La différence de traitement entre les entreprises redevables de la cotisation foncière des entreprises ne peut être justifiée par une différence de situation entre elles en rapport avec l'objectif poursuivi. Telle est le décision rendue par le Conseil constitutionnel le 19 septembre 2014, relative à la conformité aux droits et libertés que la Constitution garantit au titre du dernier alinéa du paragraphe II de l'article 1647 B sexies du CGI (N° Lexbase : L9358IZM), qui évoque le plafonnement de la contribution économique territoriale en fonction de la valeur ajoutée (Cons. const., décision n° 2014-413 QPC, du 19 septembre 2014). Pour les Sages de la rue Montpensier, en adoptant les dispositions litigieuses, le législateur a entendu éviter l'optimisation fiscale du mécanisme du plafonnement afin que le montant du dégrèvement en résultant ne dépende plus de la date de l'opération de restructuration. Néanmoins, plus l'opération de restructuration intervenait à une date proche du début de l'exercice fiscal, plus le montant de la contribution économique territoriale dû était important par rapport à celui qui aurait été versé en l'absence de restructuration. De ce fait, le dernier alinéa du paragraphe II de l'article 1647 B sexies du CGI a été déclaré contraire à la Constitution. Pour en savoir plus sur cet arrêt rendu par le Conseil constitutionnel, Lexbase Hebdo-édition fiscale a interrogé Maître Eric Meier, Associé, et Maître Edouard de Rancher, Avocat, Cabinet Baker & McKenzie SCP, qui ont été, en l'occurrence, conseillers de la société requérante.
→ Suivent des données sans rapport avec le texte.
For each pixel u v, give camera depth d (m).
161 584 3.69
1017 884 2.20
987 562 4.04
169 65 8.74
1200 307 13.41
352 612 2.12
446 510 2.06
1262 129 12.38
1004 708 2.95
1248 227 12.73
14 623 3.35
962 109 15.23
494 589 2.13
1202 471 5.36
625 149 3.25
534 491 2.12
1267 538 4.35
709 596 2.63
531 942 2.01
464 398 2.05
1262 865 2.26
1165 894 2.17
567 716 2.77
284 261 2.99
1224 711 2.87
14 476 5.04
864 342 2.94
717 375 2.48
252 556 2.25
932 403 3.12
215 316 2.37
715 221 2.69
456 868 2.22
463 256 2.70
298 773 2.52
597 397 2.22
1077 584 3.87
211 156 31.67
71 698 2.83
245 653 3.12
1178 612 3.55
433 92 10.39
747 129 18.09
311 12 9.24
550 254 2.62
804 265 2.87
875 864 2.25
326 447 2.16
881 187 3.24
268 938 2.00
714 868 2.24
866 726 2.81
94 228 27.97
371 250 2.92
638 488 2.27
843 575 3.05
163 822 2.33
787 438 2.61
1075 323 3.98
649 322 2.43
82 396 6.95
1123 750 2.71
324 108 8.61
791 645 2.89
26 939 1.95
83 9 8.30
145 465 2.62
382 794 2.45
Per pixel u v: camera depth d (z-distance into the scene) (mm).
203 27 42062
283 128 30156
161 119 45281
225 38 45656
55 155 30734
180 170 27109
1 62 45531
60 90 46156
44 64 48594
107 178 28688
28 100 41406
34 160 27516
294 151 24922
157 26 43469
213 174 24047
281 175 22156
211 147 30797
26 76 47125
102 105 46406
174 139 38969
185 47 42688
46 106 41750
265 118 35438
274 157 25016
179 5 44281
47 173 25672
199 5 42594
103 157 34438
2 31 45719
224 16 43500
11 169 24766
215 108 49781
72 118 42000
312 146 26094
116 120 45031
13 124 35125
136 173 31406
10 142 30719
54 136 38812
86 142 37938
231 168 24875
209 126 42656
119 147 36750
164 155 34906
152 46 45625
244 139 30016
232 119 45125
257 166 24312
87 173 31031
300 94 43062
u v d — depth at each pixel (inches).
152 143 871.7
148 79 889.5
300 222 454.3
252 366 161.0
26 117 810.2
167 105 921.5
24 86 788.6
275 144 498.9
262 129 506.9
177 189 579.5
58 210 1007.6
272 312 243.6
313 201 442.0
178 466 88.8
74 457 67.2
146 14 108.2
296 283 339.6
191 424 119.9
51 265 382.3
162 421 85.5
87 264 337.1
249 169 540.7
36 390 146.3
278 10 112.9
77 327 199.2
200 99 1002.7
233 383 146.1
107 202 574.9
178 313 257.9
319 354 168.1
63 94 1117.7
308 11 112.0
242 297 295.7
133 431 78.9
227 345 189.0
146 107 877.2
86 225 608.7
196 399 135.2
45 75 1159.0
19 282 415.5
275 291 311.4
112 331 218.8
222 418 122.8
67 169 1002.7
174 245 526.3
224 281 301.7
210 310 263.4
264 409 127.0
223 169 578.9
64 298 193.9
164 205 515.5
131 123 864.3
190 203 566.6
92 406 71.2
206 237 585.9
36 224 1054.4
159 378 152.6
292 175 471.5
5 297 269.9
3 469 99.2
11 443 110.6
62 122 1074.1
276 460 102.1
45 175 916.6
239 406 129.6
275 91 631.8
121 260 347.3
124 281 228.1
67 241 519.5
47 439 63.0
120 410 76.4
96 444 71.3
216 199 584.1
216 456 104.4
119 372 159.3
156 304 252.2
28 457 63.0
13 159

Lexbase : Pouvez-vous nous développer vos arguments qui ont permis au Conseil constitutionnel de statuer en votre faveur ?

Eric Meier et Edouard de Rancher : La question que nous avons posée au Conseil constitutionnel portait sur la conformité à la Constitution d'une disposition légale, l'article 1647 B sexies II dernier alinéa du CGI. Celui-ci avait pour effet de pénaliser les contribuables éligibles au système de plafonnement de la contribution économique territoriale (CET) en fonction de la valeur ajoutée qui réalisaient une opération de réorganisation en cours d'année.

Nous considérions en effet que cette disposition contrevenait aux principes constitutionnels d'égalité devant la loi (DDHC, art. 6 N° Lexbase : L1370A9M) et d'égalité devant les charges publiques (DDHC, art. 13 N° Lexbase : L1360A9A).

Afin de prouver la non-conformité à la Constitution de cet article, il était tout d'abord primordial de déterminer quels étaient les buts que s'était fixé le législateur en adoptant cette disposition. La conformité d'une disposition étant notamment appréciée, en ce qui concerne ces deux principes, au regard de son objet d'après la jurisprudence du Conseil constitutionnel.

A cet égard, le législateur entendait lutter contre les opérations d'optimisation qui permettaient de réduire artificiellement la charge annuelle de CET d'un contribuable. En effet, en application des règles de droit commun de plafonnement de la CET applicables avant l'intervention de la disposition incriminée, plus l'opération intervenait tôt dans l'année, plus la valeur ajoutée produite était faible et donc plus le montant maximal de CET supportée par le contribuable (égal à 3 % de la valeur ajoutée) était faible.

Il ressortait très clairement des travaux parlementaires que la loi avait pour objectif de "neutraliser" un tel avantage tiré de restructurations. Le législateur n'avait, en revanche, pas entendu pénaliser les contribuables qui réalisaient de telles opérations.

Sur la base de ce constat, notre argumentation visant à démontrer la non-conformité de cette disposition au regard de la Constitution était construite en trois points.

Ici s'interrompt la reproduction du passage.